This project was completed by Tameka, Miguel and Abla.
StarStruck Web App
Link
- Python
- Pandas
- HTML/CSS
- JavaScript
- Heroku
If there’s one thing we can’t live without, it’s Music. We love music and getting lost in it. In the current study, we approached the Hit Song Science problem, aiming to predict which songs will become Billboard Hot 100 hits. We collated a dataset of approximately 20000+ hit and non-hit songs and extracted each songs audio features from the Spotify Web API. We were able to predict the Billboard success of a song with approximately 90% accuracy on the validation set, using two machine-learning algorithms. The most successful algorithms was Neural Network. We also used unsupervised approach
-
Using a combinaison of Features from Billborad chart and spotify data to estimate Peak Position on the Billboard chart.
-
Approaching this problem both supervised and unsupervised methods.
-
Acousticness — The higher the value the more acoustic the song is.
-
Danceability — The higher the value, the easier it is to dance to this song.
-
Duration — The duration of the track in milliseconds.
-
Energy — The energy of a song represent a perceptual measure of intensity and activity. Typically, energetic tracks feel fast, loud and noisy.
-
Instrumentalness — Predicts whether a track contains no vocals. "Ooh" and "Aah" sounds are treated as instrumental in this context.
-
Liveness — Detects the presence of an audience in the recording. Higher liveness values represent an increased probability that the track was performed live.
-
Loudness — Loudness values are averaged across the entire track and are useful for comparing relative loudness of tracks. Loudness is the quality of a sound that is the primay psychological correlate of physical strengh(amplitude).
-
Mode — Indicates the modality(major or minor) of a track, the type of scale from which its melodic content is derived.
-
Speechiness — Detects the presence of spoken words in a track.
-
Tempo — The overall estimated tempo of track in beats per minute(BPM). In musical terminoligy, tempo is the speed or pace of a given piece and derives directly from the average beat duration.
-
Time_Signature — An estimated overall time signature of a track.
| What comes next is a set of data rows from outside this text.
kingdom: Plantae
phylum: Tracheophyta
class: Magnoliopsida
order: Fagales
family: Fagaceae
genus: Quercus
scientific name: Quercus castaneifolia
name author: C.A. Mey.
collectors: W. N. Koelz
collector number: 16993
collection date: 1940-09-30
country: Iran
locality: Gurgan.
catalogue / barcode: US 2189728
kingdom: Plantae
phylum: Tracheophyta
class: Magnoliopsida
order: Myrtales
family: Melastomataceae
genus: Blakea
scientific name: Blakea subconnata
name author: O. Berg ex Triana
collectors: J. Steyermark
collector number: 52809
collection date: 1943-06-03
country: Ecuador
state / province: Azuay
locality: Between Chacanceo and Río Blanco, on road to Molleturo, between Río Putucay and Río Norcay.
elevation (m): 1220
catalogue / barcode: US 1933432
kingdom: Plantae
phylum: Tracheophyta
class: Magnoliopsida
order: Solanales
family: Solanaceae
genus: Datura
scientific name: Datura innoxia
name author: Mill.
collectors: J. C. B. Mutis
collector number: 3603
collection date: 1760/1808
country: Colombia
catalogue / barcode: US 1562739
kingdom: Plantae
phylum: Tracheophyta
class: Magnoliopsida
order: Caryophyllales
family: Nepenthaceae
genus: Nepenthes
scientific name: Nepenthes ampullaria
The time signature is a notational convention to specify how may beats are in each bar.
-
Valence — The higher the value, the more positive mood for the song.
-
Popularity — The higher the value, the more popular the song. Popularity is based mainly on the total number of playbacks. (Note: This value is not updated in real-time and may therefore lag behind in actual popularity.)
-
Explicit — Whether or not the show has explicit content (true = yes it does; false = no it does not OR unknown).
-
Billboard Chart URL
-
WeekID
-
Song Name
-
Performer Name
-
SongID - Concatenation of song & performer
-
Current Week on Chart
-
Instance (this is used to separate breaks on the chart for a given song. Example, an instance of 6 tells you that this is the sixth time this song has appeared on the chart)
-
Previous Week Position
-
Peak Position (as of the corresponding week)
-
Weeks on Chart (as of the corresponding week)
As a part of machine learning model building process, we must get familiar with our data. For this purpose, we will perform data exploration through visualizing various attributes present in the dataset.
- X = Peak Position
- Y = Weeks on Chart
- X_features =[Explicit, Duration, Popularity, Danceability, Energy, Key, Loudness, Mode, Speechiness, Acousticness, Instrumentalness, Liveness, Valence, Tempo, Time Signature, Current Week Position, Instance, Peak Position]
- Y = Weeks on Chart
Supervised learning, classification algorithms using audio features to predict genre. The models used are: Neural Network , and Random Forest. During training, these models analyzed a variety of song features.
We learned how we can predict which songs users will like based on the playlist listed on Spotify with the help of the Machine Learning Classifier.
The analysis showed that Neural Network yielded the highest accuracy, precision and recall of the algorithms tested. Random Forest suffered from overfitting. We would like to use more data to reduce the variability of results. Instead of using almost 30000 songs, we hope to include all Spotify Data taken from a longer time period, and a similar number of non-hits from the MSD. Furthermore, we would like to look into additional audio features, such as duration, which was not included in this project but has the potential to predict a songs Billboard success.